On July 11, 2017 the Government put this visa on hold and it cannot be used. We will update this page if the Government implements this visa option. Many who may have considered this International Entrepreneur visa can qualify for an E-2 visa which is described in this web page.

The USCIS has issued proposed rules for a new visa for certain entrepreneurs. The requirements are quite restrictive but may benefit some who cannot use the current E-2 investor visa or the L-1 Intracompany Transferee visa or the EB-5 investor green card.
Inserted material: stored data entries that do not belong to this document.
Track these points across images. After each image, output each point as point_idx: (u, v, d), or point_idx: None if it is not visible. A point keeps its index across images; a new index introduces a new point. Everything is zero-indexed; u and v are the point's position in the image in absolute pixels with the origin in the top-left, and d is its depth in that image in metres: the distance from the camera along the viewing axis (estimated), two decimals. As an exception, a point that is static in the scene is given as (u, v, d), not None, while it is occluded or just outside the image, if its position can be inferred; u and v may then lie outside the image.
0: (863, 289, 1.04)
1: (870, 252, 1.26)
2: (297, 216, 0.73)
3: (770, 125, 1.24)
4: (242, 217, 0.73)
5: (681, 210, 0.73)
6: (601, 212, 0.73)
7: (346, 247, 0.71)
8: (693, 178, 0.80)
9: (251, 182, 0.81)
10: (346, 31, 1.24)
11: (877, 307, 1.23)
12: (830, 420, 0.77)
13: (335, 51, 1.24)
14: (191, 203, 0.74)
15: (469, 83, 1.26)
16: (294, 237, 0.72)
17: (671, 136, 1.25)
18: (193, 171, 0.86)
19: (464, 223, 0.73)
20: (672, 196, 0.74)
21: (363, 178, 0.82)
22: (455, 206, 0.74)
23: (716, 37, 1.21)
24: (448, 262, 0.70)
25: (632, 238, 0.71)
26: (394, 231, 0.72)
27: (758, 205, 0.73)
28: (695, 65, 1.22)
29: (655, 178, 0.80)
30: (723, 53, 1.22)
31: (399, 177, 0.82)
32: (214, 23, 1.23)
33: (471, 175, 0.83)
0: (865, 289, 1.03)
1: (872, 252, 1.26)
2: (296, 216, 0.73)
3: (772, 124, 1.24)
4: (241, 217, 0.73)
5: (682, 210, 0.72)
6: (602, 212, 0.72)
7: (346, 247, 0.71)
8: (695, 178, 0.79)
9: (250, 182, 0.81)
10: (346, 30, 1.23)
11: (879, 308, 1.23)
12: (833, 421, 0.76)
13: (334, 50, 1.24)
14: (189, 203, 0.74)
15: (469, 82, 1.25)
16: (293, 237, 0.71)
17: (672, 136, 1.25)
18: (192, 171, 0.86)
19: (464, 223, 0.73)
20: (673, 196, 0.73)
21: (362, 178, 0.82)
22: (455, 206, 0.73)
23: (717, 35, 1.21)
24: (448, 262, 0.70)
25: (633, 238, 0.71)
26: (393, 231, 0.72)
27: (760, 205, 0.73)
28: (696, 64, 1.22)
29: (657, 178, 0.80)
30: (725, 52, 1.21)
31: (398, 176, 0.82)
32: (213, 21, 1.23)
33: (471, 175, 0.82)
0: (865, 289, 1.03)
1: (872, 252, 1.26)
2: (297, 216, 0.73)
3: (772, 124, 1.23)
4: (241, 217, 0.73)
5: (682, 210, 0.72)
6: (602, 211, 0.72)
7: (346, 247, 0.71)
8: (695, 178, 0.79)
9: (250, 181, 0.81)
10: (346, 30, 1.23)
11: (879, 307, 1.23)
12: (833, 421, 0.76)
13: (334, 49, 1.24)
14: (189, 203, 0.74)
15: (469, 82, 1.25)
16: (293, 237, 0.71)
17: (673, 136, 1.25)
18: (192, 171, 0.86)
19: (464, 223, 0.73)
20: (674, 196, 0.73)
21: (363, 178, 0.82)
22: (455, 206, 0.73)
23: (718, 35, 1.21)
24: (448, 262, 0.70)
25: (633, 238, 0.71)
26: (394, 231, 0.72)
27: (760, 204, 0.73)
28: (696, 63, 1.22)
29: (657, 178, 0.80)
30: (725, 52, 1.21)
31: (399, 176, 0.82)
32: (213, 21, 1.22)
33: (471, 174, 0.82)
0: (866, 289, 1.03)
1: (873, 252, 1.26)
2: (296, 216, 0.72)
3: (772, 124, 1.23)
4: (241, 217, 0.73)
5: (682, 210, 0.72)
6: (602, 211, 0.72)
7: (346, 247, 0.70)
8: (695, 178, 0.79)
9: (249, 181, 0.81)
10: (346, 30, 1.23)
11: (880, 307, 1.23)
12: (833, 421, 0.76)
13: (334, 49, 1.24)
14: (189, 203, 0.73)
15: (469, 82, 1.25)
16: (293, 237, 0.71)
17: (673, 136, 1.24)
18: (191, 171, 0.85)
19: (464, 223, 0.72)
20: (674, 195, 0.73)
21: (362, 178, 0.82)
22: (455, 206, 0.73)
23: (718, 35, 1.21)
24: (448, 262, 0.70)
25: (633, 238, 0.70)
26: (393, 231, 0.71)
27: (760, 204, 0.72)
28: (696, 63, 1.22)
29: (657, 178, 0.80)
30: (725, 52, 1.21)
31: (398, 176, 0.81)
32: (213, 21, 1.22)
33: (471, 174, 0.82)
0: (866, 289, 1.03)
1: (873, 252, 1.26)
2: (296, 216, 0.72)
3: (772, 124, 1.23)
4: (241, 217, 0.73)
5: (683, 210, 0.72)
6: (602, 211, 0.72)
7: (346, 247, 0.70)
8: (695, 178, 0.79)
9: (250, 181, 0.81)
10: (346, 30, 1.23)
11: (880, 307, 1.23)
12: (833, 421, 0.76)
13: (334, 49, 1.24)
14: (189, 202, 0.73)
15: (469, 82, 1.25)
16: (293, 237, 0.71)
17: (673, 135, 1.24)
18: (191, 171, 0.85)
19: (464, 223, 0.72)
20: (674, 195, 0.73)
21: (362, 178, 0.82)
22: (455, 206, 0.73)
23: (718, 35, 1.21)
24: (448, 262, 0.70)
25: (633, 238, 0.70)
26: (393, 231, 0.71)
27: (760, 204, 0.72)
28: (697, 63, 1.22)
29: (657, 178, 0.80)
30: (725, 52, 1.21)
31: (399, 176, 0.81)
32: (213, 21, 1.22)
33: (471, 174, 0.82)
Please note this is a proposed rule, not final.

 

  • Requirements
    • Applicant entrepreneur can be from any country; must maintain a salary of $97,000 or more; work in a central role at the enterprise; and own 15% or more of the company (and not fall below 10%)
    • Validity is two years which can be extended for three more years provided the company has expanded
    • Investment within past year of $345,000 by U.S. citizens or green card holders or $100,000 grant from certain government entities
    • Investment can be capital or convertible note
    • The capital must come from investors who: o Are U.S. citizens or lawful permanent residents or U.S. legal entities majority owned and controlled by U.S. citizens or lawful permanent residents that regularly invest in start-ups. (Investments by parents, spouse, brother, sister, son or daughter of the entrepreneur are excluded, as are investments by any entity in which the entrepreneur or the above relatives hold any direct or indirect ownership interest); and o Have made investments in start-up entities in exchange for equity or convertible debt over the past five years in at least three separate calendar years comprising a total of no less than $1,000,000, and at least two of the entities must have each created at least five qualified jobs or generated at least $500,000 in revenue with average annualized revenue growth of at least 20 percent
    • The entrepreneur will need to provide “supporting documentation of his or her role within the entity, as well as the knowledge and experience that is central to the entity’s business.” The proposed regulations indicate such supporting documentation may include: o Letters from relevant government agencies, qualified investors, or established business associations with an understanding of the applicant’s knowledge, skills or experience that would advance the entity’s business o Newspaper articles or other similar evidence that the applicant has received significant attention and recognition o Evidence that the applicant or entity has been recently invited to participate in, is currently participating in, or has graduated from one or more established and reputable start-up accelerators o Evidence that the applicant has played an active and central role in the success of prior start-up entities o Degrees or other documentation indicating that the applicant has knowledge, skills, or experience that would significantly advance the entity’s business o Any other relevant, probative, and credible evidence indicating the applicant’s ability to advance the entity’s business in the United States


Steps for Obtaining an Entrepreneur Parole Visa

  • Step 1

    The application is submitted to USCIS with a fee of $1,200. Fingerprints are also required.

  • Step 2

    Apply for parole at an American Consul. A three-year extension may be available provided the investment amount has increased to $500,000, or the company has $500,000 revenue and averaged 20 percent in annual revenue growth during the initial parole period, or the company has created 10 jobs for US workers, or through a combination of such evidence.